The reply should be a single number: the count of lines below that contain the word "center".

■ **INPUT DATA**
▼

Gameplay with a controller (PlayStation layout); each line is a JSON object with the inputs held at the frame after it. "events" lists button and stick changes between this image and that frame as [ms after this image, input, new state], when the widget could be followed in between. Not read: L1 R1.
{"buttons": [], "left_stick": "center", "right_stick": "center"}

▲
▼

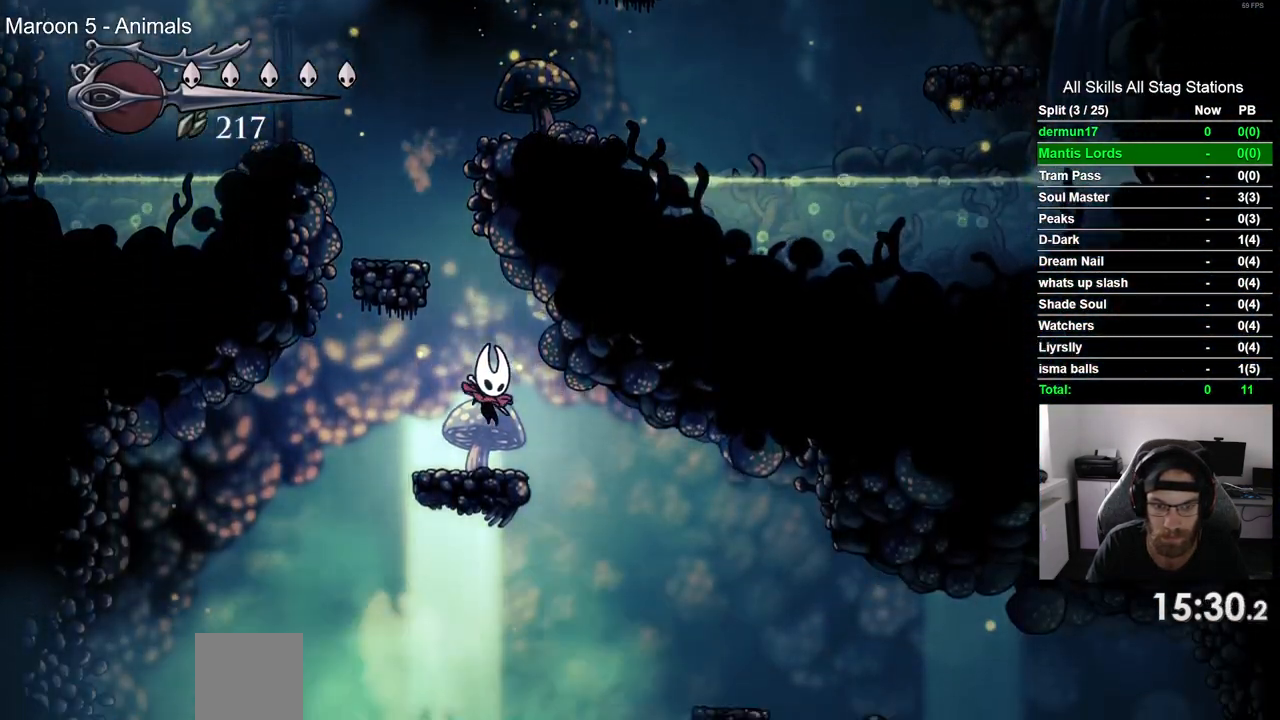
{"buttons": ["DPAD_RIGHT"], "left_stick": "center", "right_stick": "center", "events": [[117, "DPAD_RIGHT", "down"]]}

▲
▼

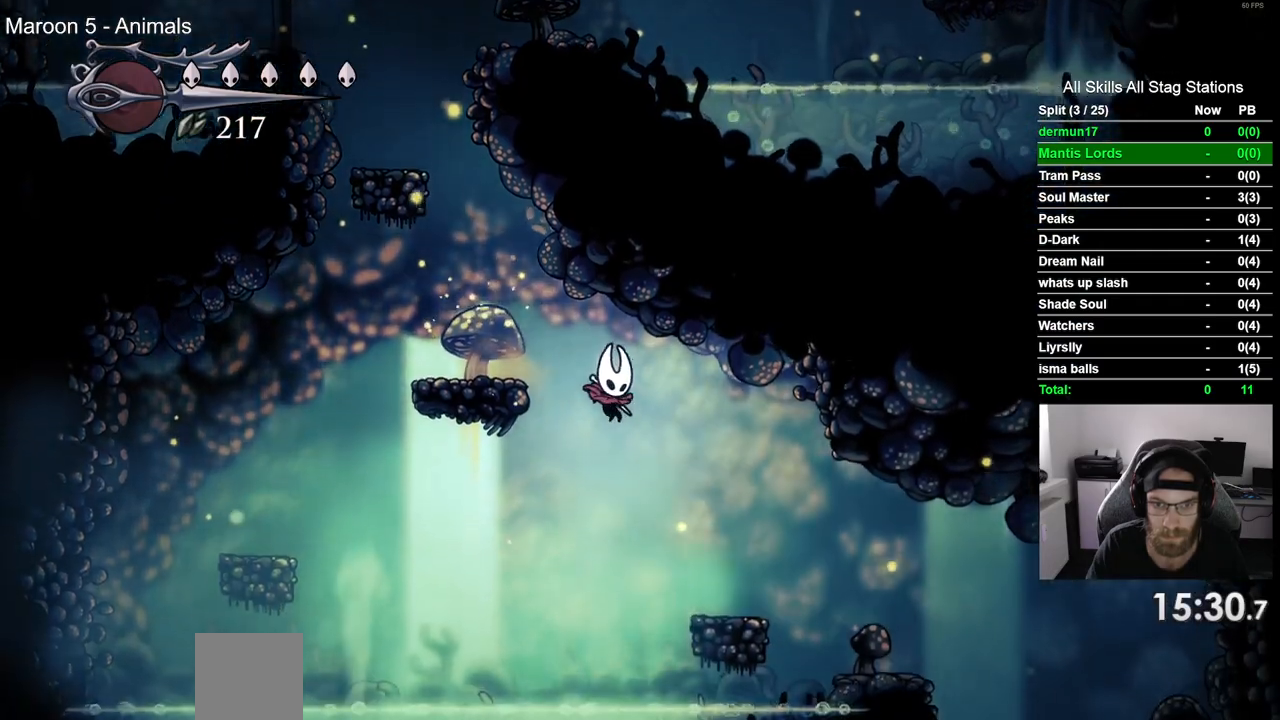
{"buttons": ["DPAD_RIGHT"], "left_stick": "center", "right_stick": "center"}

▲

■ **SOLUTION FOR THIS PROBLEM**
3